Unser Buchtipp: Das Porzellanmädchen von Max Bentow

Mit seinen Psychothrillern um Kommissar Nils Trojan reißt der Autor Max Bentow eine immer größere werdende Leserschaft in seinen Bann und ist ebenfalls ständig auf den deutschen Bestsellerlisten vertreten. In seinem neuesten Buch Das Porzellanmädchen gönnt er seinem beliebten Ermittler jedoch eine Pause und zeigt, dass er auch mit neuen Figuren großartige Geschichten erzählen kann, die einem das Blut in den Adern gefrieren lassen.

Das Porzellanmädchen – Inhalt

Ein junges Mädchen spaziert alleine durch den Wald und genießt den Tag. Ein spontaner Ausflug, niemand weiß, dass sie dort ist. Doch die Idylle endet auf abrupte Weise, als sie von einem unbekannten überwältigt und entführt wird. Der mit einer Gasmaske verhüllte Verbrecher bringt sie in ein abgelegenes Haus, misshandelt sie und behandelt sie wie eine Puppe. Eine Puppe ist auch die einzige Gesellschaft, die sie in dieser ausweglosen Situation hat – ein Geschenk des Wahnsinnigen. Tage vergehen, doch sie erträgt was ihr passiert und schmiedet Fluchtpläne…
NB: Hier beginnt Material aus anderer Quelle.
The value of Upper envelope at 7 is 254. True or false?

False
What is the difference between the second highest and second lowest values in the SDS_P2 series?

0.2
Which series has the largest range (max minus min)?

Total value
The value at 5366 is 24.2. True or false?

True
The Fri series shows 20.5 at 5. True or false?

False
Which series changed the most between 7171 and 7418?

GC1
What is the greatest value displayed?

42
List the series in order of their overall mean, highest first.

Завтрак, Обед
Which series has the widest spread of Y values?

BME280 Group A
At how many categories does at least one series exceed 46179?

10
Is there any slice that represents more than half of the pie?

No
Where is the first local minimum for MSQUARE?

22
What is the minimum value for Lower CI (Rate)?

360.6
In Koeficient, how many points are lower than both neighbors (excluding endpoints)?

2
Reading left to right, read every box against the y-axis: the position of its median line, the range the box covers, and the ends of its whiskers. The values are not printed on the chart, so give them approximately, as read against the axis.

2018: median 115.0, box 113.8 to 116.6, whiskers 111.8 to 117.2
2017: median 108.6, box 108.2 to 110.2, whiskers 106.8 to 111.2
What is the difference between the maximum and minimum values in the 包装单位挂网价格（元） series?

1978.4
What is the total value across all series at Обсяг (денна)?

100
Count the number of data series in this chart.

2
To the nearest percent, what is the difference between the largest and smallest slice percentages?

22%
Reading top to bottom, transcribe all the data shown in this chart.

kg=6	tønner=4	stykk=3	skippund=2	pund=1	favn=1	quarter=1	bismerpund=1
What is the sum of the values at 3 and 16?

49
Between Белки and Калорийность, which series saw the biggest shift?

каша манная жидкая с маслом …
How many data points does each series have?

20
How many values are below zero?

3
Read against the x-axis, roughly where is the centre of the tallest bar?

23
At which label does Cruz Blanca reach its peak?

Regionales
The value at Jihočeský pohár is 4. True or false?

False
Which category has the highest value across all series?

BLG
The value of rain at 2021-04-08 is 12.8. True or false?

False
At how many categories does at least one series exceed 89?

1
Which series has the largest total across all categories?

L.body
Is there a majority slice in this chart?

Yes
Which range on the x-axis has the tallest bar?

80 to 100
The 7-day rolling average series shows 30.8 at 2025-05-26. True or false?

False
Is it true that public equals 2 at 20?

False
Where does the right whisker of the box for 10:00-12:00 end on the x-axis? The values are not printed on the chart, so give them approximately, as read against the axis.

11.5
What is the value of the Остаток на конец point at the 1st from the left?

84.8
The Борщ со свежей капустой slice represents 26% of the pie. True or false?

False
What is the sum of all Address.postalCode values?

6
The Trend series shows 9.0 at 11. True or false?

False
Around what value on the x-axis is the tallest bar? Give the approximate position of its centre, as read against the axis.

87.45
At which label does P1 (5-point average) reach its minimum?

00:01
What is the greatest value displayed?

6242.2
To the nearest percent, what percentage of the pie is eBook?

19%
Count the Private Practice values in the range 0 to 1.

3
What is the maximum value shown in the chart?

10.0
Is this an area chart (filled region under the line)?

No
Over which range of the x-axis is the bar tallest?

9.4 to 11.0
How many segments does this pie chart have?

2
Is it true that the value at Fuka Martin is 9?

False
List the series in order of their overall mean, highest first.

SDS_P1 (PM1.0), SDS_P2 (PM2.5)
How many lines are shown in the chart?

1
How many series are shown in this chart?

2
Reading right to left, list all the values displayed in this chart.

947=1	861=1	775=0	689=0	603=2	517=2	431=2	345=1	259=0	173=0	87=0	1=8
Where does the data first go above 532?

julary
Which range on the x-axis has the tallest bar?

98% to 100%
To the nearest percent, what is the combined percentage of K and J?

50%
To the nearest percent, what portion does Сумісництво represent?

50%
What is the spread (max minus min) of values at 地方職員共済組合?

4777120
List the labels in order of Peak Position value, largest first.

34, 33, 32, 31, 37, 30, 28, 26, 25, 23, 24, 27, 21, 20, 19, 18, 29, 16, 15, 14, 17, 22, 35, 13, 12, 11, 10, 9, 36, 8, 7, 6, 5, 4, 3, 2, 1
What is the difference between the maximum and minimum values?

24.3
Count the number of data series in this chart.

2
Jahre später ist Luna Moor eine bekannte Krimi-Schriftstellerin. Das furchtbare Erlebnis aus ihrer Jugend verarbeitet sie in ihren Büchern, doch die Dämonen ihrer Vergangenheit kann sie auch so nicht abschütteln. Um endlich Klarheit über das Geschehene zu erlangen, beschließt sie das Haus im Wald erneut aufzusuchen. Begleitet wird sie dabei von Leon, dem fünfzehnjährigen Sohn einer Freundin, um den sie sich eigentlich kümmern sollte – und einer unheimlichen Puppe.

Das vermeintlich verlassene Haus hat auch nach all den Jahren nichts von seiner furchteinflößenden Atmosphäre eingebüßt. Es dauert nicht lange, bis sich Luna und Leon der Gefahr bewusst werden, in die sie sich begeben haben. Doch welche Rolle spielt das Manuskript zu Lunas neuem Roman in diesem Albtraum?

Das Porzellanmädchen – Gruselig und verstörend

Bereits die ersten Seiten von „Das Porzellanmädchen“ lassen keinen Zweifel daran, dass es sich beim neuesten Werk von Max Bentow nicht um leichte Kost handelt. Unmittelbar schleift der Bestsellerautor seine Leser und seine Protagonistin in ein Horrorszenario, das auch den Ton für den Rest des Romans setzt. Wer einmal mit dem Lesen beginnt, wird „Das Porzellanmädchen“ garantiert nicht mehr aus der Hand legen wollen.